In uniform circular motion, the acceleration vector $\vec{a}$ is centripetal and always points from the particle's position $\vec{r}$ toward the center of the circle $\vec{r}_c = x_c\hat{i} + y_c\hat{j}$.

At time $t_1$, the vector from the particle to the center, $\vec{r}_c - \vec{r}_1$, is parallel to the acceleration, which is in the positive x-direction.

$$ \vec{r}_c - \vec{r}_1 = (x_c - x_1)\hat{i} + (y_c - y_1)\hat{j} $$

For this vector to be in the x-direction, its y-component must be zero.

$$ y_c - y_1 = 0 \implies y_c = y_1 $$

The radius of the circle is the magnitude of this vector, so $R = x_c - x_1$.

The particle's velocity changes from $\vec{v}_1 = v\hat{j}$ at $t_1$ to $\vec{v}_2 = -v\hat{i}$ at $t_2$. Since the motion is uniform, the velocity vector rotates at a constant rate. This change represents a counter-clockwise rotation of $\pi/2$ radians. Therefore, the particle's angular displacement is $\Delta\theta = \pi/2$ over the time interval $\Delta t = t_2 - t_1$.

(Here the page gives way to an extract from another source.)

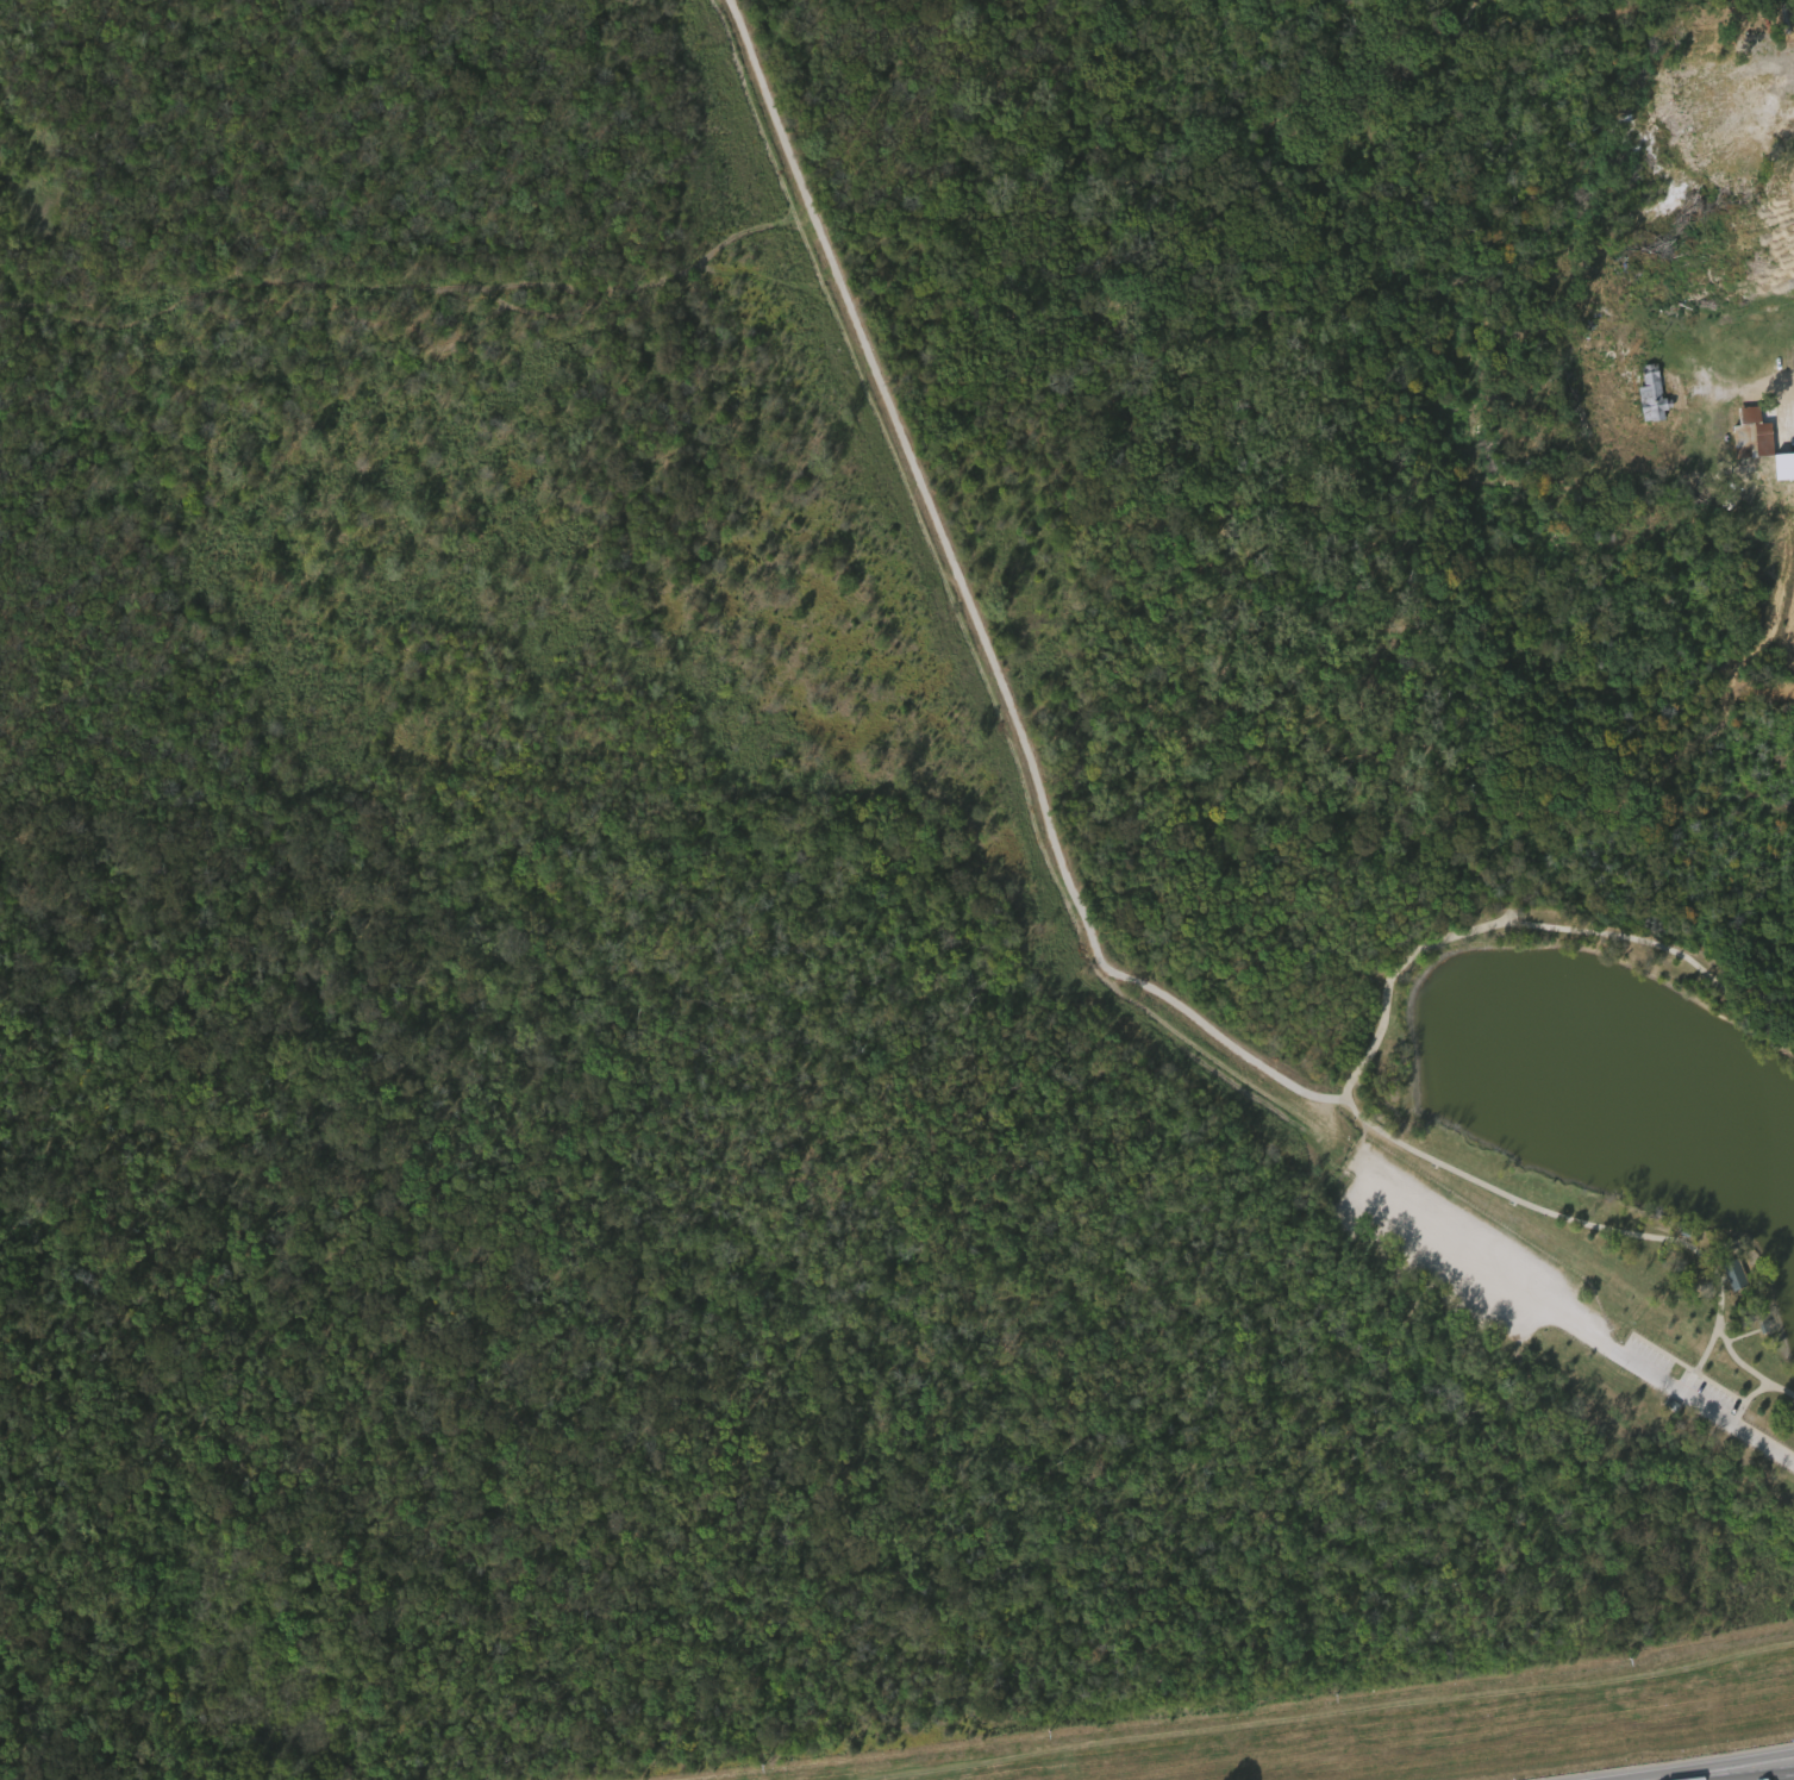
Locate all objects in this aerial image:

The arc length $s$ traveled by the particle can be expressed in two ways: $s = v\Delta t$ and $s = R\Delta\theta$. Equating these gives the radius:

$$ v\Delta t = R\Delta\theta $$ $$ v\Delta t = R(\pi/2) \implies R = \frac{2v\Delta t}{\pi} $$

Finally, we find the x-coordinate of the center using the relation derived earlier:

$$ x_c = x_1 + R = x_1 + \frac{2v\Delta t}{\pi} $$